A Tough Job, but ASU Will Pay Medical-Marijuana Consumers for New Study

If you consume cannabis legally as an Arizona medical-marijuana patient, Arizona State University wants to study you.

And you'll get paid for using cannabis.

Sounds too good to be true, right?

ASU researcher Madeline Meier confirmed today that information posted on ASU's website about the study is accurate.

The site states:

"The Substance Use, Health, and Behavior Lab is recruiting participants who are Arizona medical marijuana card holders between the ages of 18 to 30 interested in participating in a study that compares the immediate effects of your at-home use of different types of cannabis. This study will take approximately 10 hours over the course of 1 week.

"During this week, participants will be asked to come to the lab for a two hour visit and then receive several text messages per day asking to complete a short survey related to their cannabis use and effects. Participants will be compensated $95 for their voluntary involvement."

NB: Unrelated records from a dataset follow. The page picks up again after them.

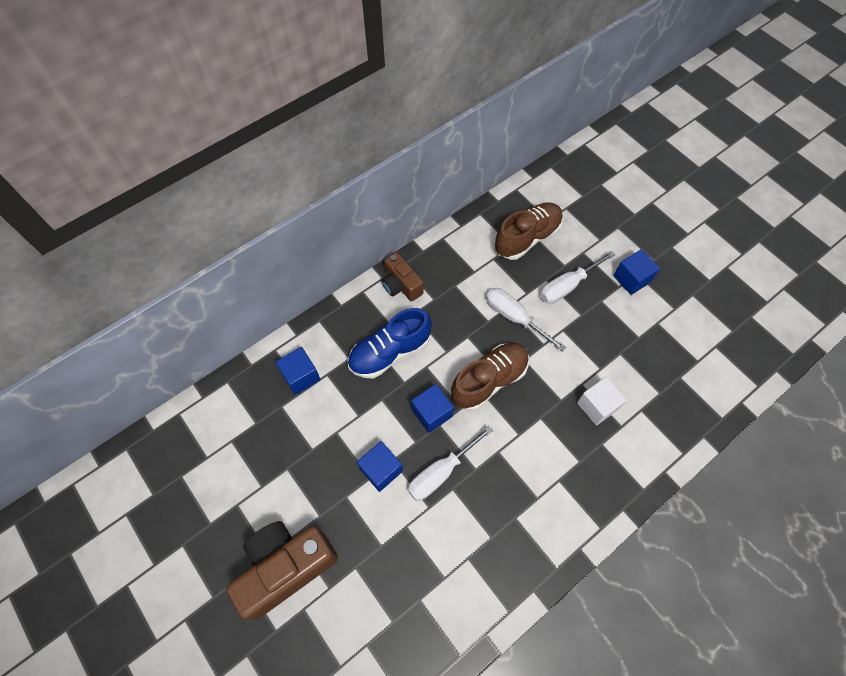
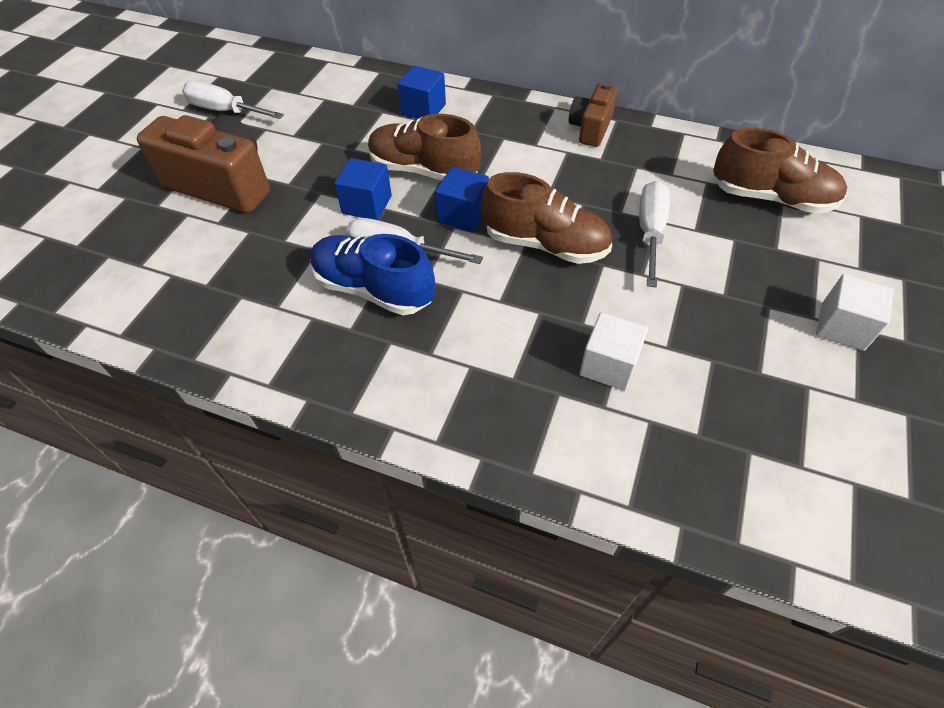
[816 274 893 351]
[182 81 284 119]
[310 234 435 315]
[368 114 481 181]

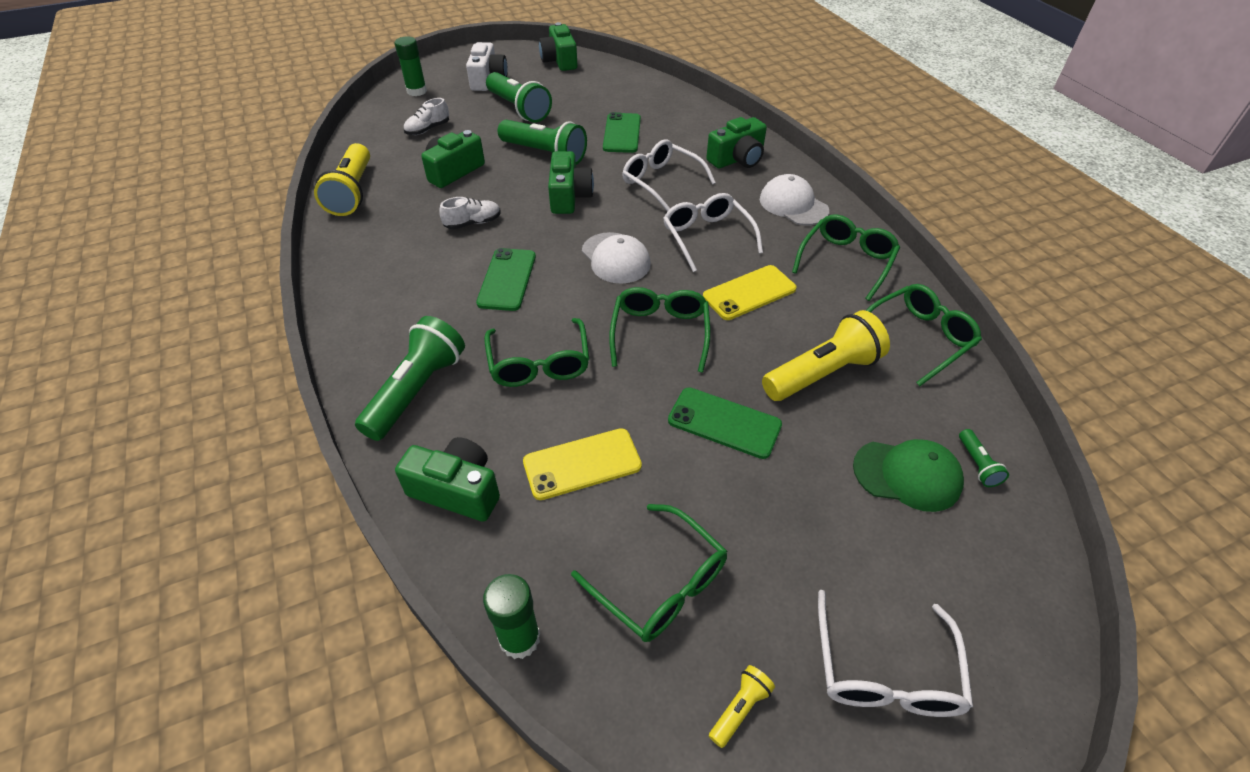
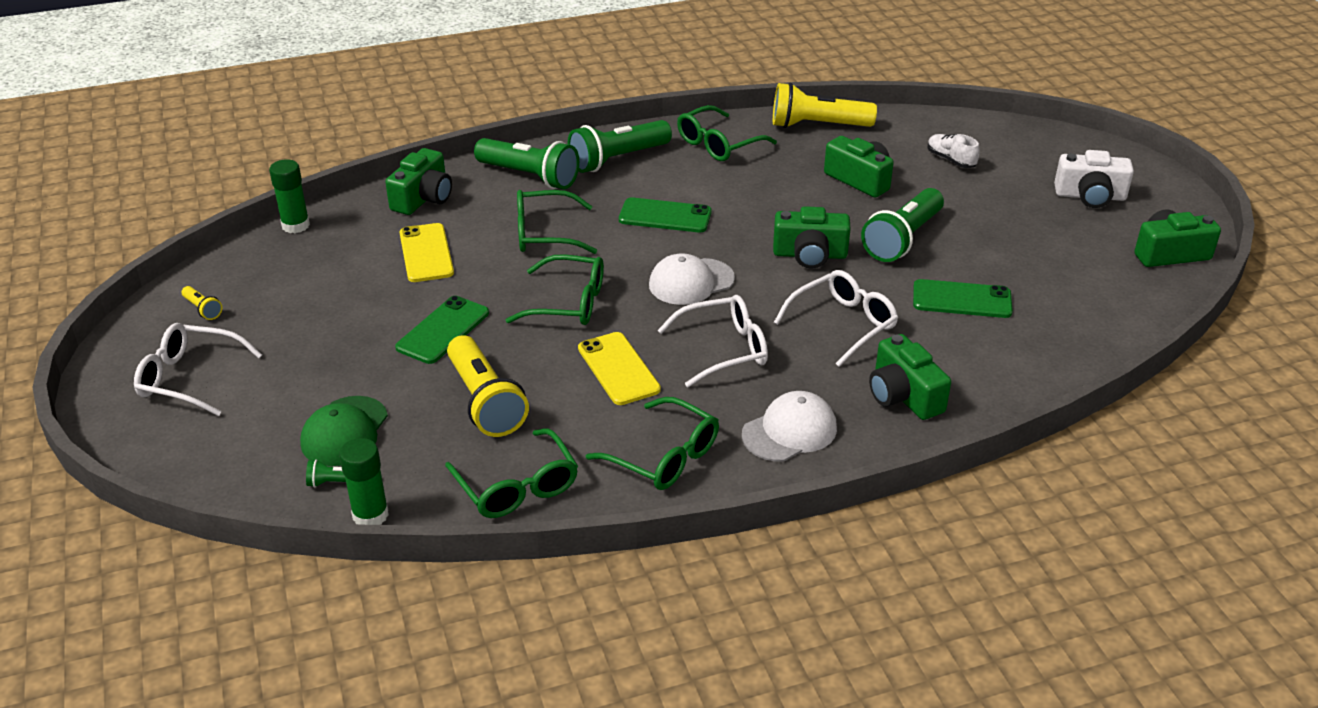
[339 438 389 525]
[568 120 672 173]
[439 197 501 230] (first image)
[677 105 777 161]

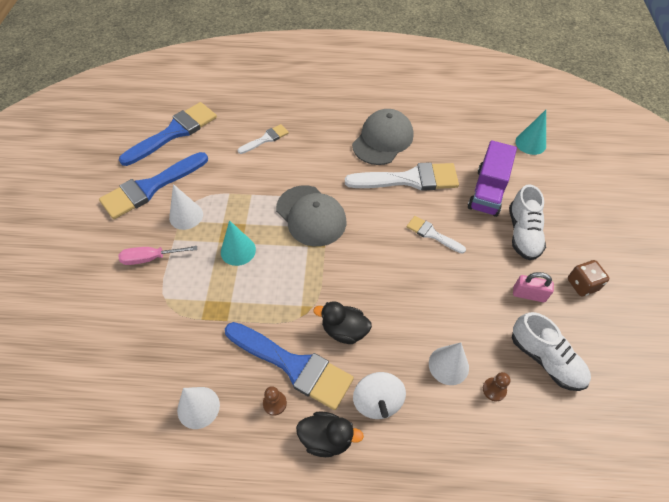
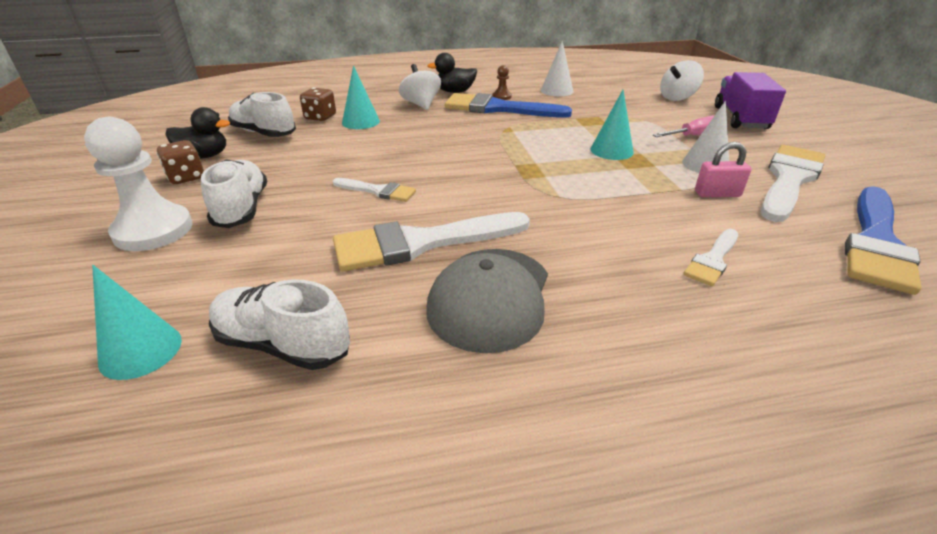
[715 72 786 129]
[761 145 825 222]
[276 185 347 247] (first image)
[695 142 751 197]
[166 107 230 159]
[342 66 380 129]
[300 87 336 121]
[660 60 704 101]
[84 117 193 251]
[209 279 350 370]

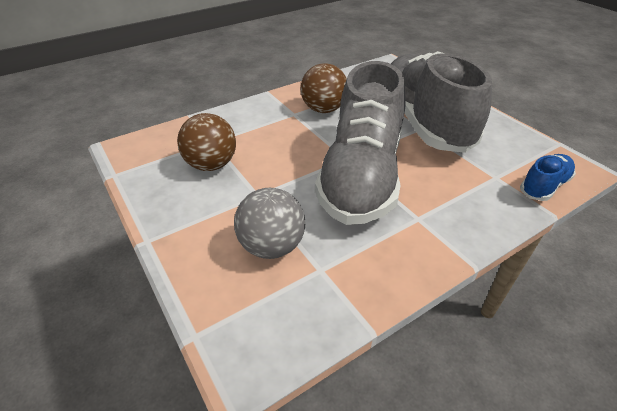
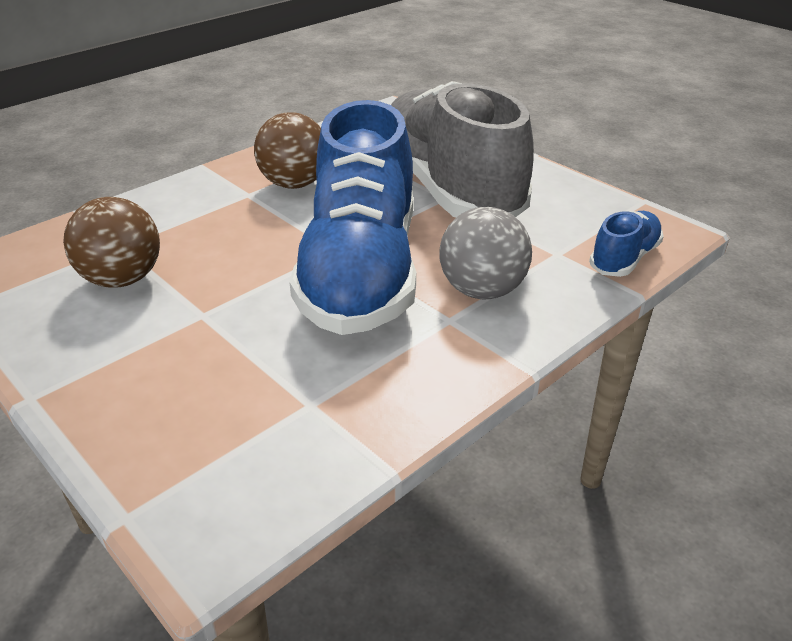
[289 100 416 335]
[439 207 532 299]

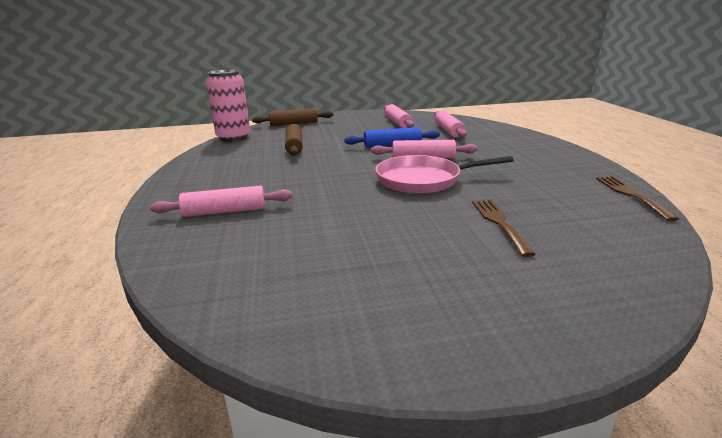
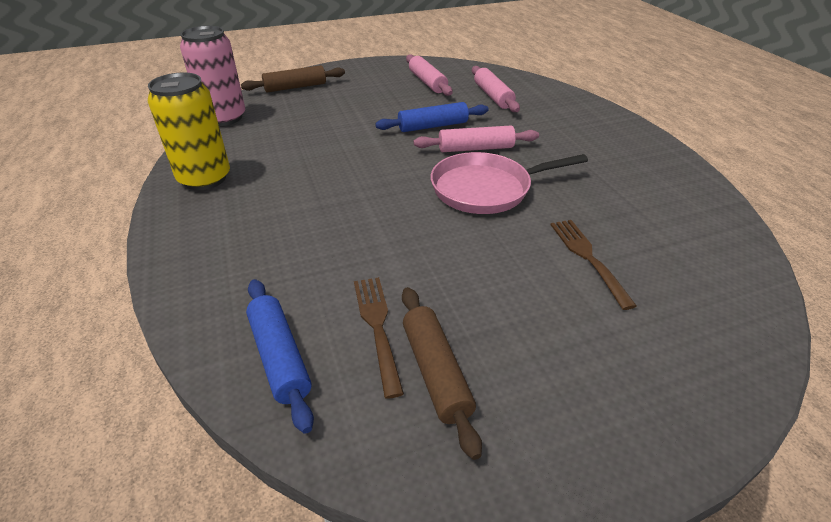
[402 287 482 460]
[354 277 404 399]
[150 186 292 217] (first image)
[148 72 230 190]
[246 279 314 434]

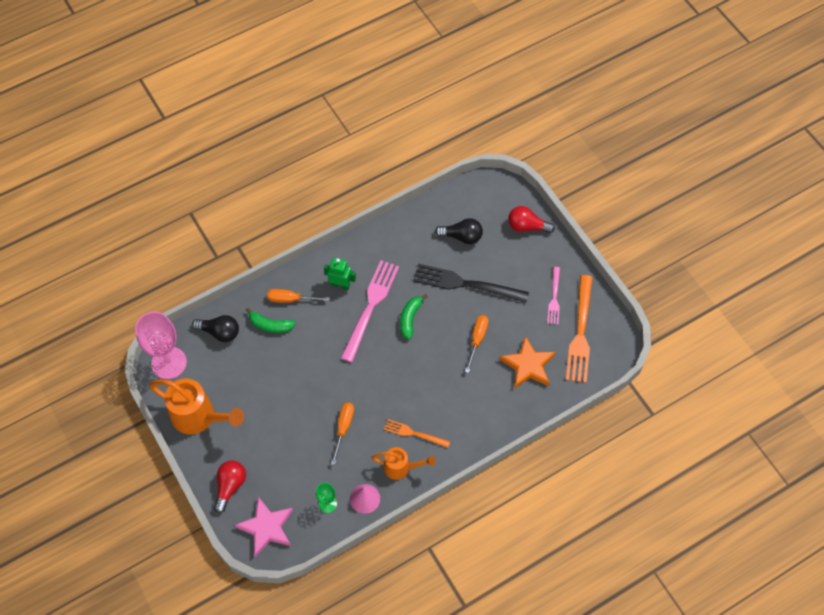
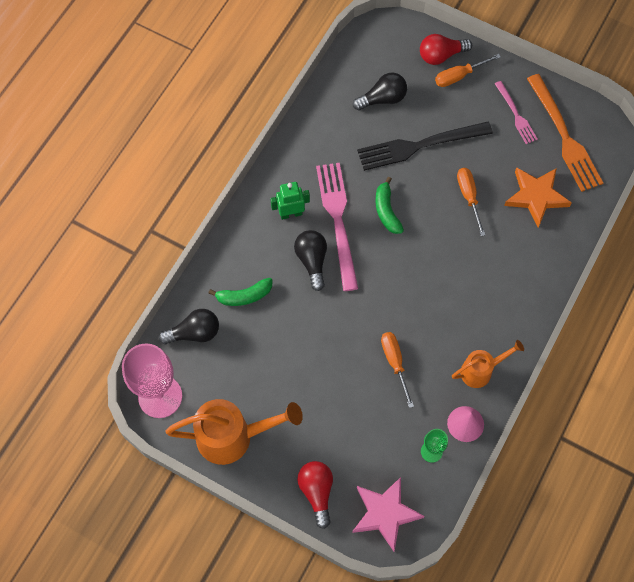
[435 54 501 87]
[384 419 450 448] (first image)
[294 230 327 291]

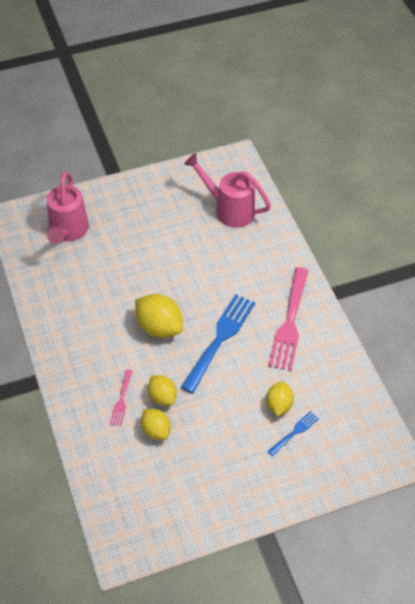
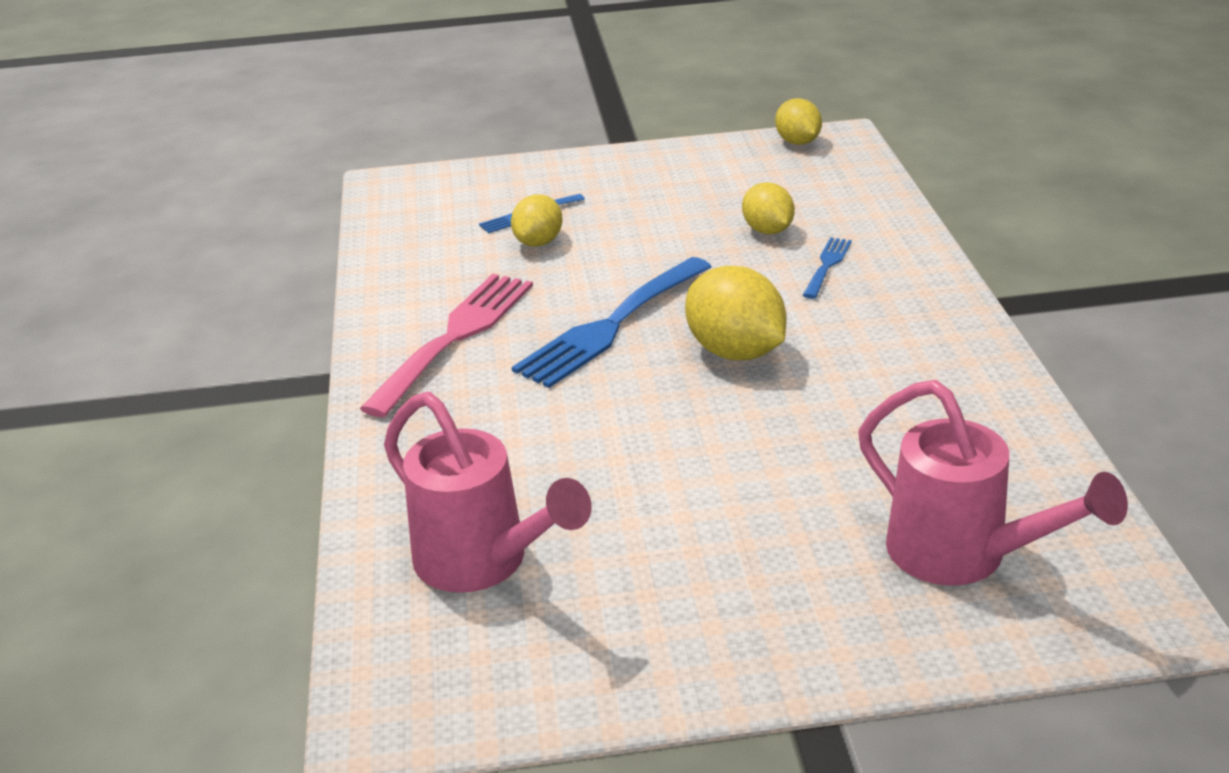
[858 380 1128 586]
[803 237 852 299]
[775 98 822 145]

Ninety-five bucks? At one of Arizona's 100-plus, state-authorized dispensaries, that'll buy you anywhere from a quarter-ounce to a half-ounce of primo weed.

Meier, who oversees work at ASU's Substance Use, Health, and Behavior Lab, has been on the forefront of medical-marijuana health research. Her work has made headlines worldwide.

In 2012, the lab concluded that long-term cannabis use can be associated with an eight-point decline in IQ from childhood to adulthood.

But her research isn't always negative for cannabis consumers.

The results of a study she supervised last year showed that over the long term, the worst apparent problem for cannabis users was less-healthy teeth and gums. The study turned up no evidence of lung dysfunction or heart problems, and cannabis users had better-than-average body-mass index, waist circumference, blood-sugar control, and cholesterol readings.

Last month, the scientific journal Addiction published results of another study on which she and ASU researchers participated that showed no evidence of IQ loss in adolescents ages 12-18 who use cannabis.

"Findings from the two studies suggest that short-term cannabis use in adolescence probably does not harm IQ but long-term cannabis use might," Meier told New Times on Friday. "The major concern is that some adolescents who use cannabis will find it difficult to quit and will develop long-term dependence on cannabis as adults, which has been found to harm cognitive function."

Meier declined comment about the new study still underway at ASU. It's unclear from the ASU website when the study ends, or when the results may be published.

Also not stated is exactly what the study is trying to determine, beyond the effects of different "types" of cannabis. That could mean different strains, or different forms of cannabis, like dried flower, edibles, concentrates, or tinctures.

In general, according to the website, the lab is conducting current research on possible links between cannabis use and "psychotic-like experiences, and vascular health," vaped cannabis, and whether "older adult marijuana users show neuropsychological impairment and functional impairment in everyday life."